Retainage (also called retention) is a percentage of each progress payment withheld by the client until the project is satisfactorily completed. The standard rate is 5-10%. For example, on a $10,000 invoice with 10% retainage, the client pays $9,000 and withholds $1,000. The accumulated retainage is released upon final completion and acceptance of the work — typically with the final invoice. Retainage protects the client against defective or incomplete work.
The AIA G702/G703 payment application is the industry-standard billing format used on commercial construction projects. It organizes billing by scheduled value (the contract amount for each item), work completed in previous periods, work completed this period, materials stored, total completed and stored, the percentage of completion, and balance to finish. Many GCs and project owners require this format for payment processing. Our invoice generates documents in the AIA style — organized the same way commercial clients expect.
In most states (~40), contractors pay sales tax on materials when purchasing them from the supplier and do NOT charge the client sales tax on the invoice. Labor for real property improvement is generally not taxable. However, a few states — Hawaii, New Mexico, Mississippi, and Arizona — apply a gross receipts or contracting tax to the full contract amount (labor + materials). Additionally, some states (Arkansas, Connecticut, Florida, New York, Pennsylvania, West Virginia) tax repair labor differently from new construction. The invoice auto-suggests a rate based on your state, but construction tax rules are complex — consult your accountant.
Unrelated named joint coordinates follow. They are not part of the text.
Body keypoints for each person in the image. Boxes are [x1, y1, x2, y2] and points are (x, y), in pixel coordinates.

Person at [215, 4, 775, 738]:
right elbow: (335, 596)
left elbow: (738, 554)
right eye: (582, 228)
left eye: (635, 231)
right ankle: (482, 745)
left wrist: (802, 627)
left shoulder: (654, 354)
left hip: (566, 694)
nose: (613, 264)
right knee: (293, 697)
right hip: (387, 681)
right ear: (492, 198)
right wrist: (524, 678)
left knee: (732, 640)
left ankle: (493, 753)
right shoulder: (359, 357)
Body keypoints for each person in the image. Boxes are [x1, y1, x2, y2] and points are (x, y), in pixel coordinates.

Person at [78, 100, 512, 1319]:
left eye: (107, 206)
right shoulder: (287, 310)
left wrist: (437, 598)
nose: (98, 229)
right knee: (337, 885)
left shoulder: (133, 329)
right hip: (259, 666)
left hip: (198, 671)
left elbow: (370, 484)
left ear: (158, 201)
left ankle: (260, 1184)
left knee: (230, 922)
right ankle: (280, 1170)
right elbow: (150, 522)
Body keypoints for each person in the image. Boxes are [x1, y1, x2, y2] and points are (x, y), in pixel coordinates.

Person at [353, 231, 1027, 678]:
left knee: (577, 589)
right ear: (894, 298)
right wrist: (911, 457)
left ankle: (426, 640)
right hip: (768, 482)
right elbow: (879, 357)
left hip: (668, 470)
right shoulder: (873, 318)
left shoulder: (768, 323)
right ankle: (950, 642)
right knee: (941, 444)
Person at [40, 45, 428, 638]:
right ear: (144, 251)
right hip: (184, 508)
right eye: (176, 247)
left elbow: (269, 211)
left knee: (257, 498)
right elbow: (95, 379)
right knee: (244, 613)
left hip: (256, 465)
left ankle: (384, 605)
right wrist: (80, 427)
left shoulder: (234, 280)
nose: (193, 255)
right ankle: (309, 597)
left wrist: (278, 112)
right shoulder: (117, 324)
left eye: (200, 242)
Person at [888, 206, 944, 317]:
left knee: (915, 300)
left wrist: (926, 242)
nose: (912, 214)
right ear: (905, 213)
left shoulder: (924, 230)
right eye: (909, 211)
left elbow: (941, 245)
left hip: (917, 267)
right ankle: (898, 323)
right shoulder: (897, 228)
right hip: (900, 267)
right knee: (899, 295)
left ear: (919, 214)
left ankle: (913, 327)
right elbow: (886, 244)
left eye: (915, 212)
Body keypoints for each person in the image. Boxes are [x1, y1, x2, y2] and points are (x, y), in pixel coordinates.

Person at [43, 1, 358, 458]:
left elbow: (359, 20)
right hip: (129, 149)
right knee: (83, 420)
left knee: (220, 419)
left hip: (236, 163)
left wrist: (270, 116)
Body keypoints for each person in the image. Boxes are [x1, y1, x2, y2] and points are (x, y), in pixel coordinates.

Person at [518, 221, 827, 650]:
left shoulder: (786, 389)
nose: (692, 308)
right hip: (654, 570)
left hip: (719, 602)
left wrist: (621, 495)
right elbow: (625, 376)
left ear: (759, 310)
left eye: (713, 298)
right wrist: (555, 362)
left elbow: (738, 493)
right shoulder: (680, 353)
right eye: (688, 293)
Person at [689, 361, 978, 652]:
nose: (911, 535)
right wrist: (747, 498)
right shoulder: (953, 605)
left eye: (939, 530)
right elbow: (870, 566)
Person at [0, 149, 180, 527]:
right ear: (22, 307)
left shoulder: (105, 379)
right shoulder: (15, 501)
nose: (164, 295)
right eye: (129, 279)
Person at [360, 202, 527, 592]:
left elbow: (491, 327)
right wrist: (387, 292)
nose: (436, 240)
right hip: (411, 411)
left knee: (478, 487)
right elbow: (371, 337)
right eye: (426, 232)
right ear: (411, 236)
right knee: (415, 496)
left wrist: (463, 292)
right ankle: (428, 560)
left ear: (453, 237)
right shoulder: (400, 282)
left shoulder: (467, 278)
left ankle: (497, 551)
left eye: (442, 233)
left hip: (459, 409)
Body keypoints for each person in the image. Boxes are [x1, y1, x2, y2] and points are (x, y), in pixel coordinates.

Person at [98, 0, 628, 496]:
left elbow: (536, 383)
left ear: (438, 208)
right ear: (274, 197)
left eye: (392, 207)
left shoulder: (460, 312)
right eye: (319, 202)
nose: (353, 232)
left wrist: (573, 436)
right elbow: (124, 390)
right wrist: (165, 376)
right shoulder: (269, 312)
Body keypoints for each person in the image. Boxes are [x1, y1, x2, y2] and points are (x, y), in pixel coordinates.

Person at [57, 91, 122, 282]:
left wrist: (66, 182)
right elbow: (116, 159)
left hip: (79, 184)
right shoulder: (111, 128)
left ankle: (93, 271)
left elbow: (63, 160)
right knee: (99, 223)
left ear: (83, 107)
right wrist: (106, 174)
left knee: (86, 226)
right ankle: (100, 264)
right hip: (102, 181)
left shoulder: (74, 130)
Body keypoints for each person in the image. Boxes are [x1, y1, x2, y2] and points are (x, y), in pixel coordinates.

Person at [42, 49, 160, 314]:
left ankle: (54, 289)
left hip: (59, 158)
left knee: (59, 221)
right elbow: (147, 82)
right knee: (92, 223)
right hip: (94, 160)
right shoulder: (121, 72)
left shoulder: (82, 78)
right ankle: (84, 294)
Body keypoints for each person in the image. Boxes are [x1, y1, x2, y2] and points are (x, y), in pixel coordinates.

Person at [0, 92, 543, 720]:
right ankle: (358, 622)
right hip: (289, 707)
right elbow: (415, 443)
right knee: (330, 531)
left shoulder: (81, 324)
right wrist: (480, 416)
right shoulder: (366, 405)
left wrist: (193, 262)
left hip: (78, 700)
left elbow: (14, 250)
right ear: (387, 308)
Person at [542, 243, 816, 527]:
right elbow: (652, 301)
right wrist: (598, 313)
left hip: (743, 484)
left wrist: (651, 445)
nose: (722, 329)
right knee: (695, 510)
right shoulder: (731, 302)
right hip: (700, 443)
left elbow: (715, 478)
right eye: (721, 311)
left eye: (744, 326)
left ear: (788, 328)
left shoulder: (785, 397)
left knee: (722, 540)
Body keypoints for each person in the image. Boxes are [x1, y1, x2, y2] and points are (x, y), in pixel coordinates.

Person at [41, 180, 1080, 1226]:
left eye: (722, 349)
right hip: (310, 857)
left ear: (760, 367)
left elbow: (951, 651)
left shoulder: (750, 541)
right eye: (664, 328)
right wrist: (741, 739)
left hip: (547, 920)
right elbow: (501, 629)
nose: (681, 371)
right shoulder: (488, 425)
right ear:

Add the change order work as separate line items with clear descriptions that reference the approved change order number (e.g., "CO #3 — Additional Outlets per Change Order dated 2/15/2026"). Enter the change order reference number in the dedicated field. Always get change orders approved in writing before performing the work. If a client disputes a change order charge, your invoice documentation — combined with the written change order — protects your right to payment.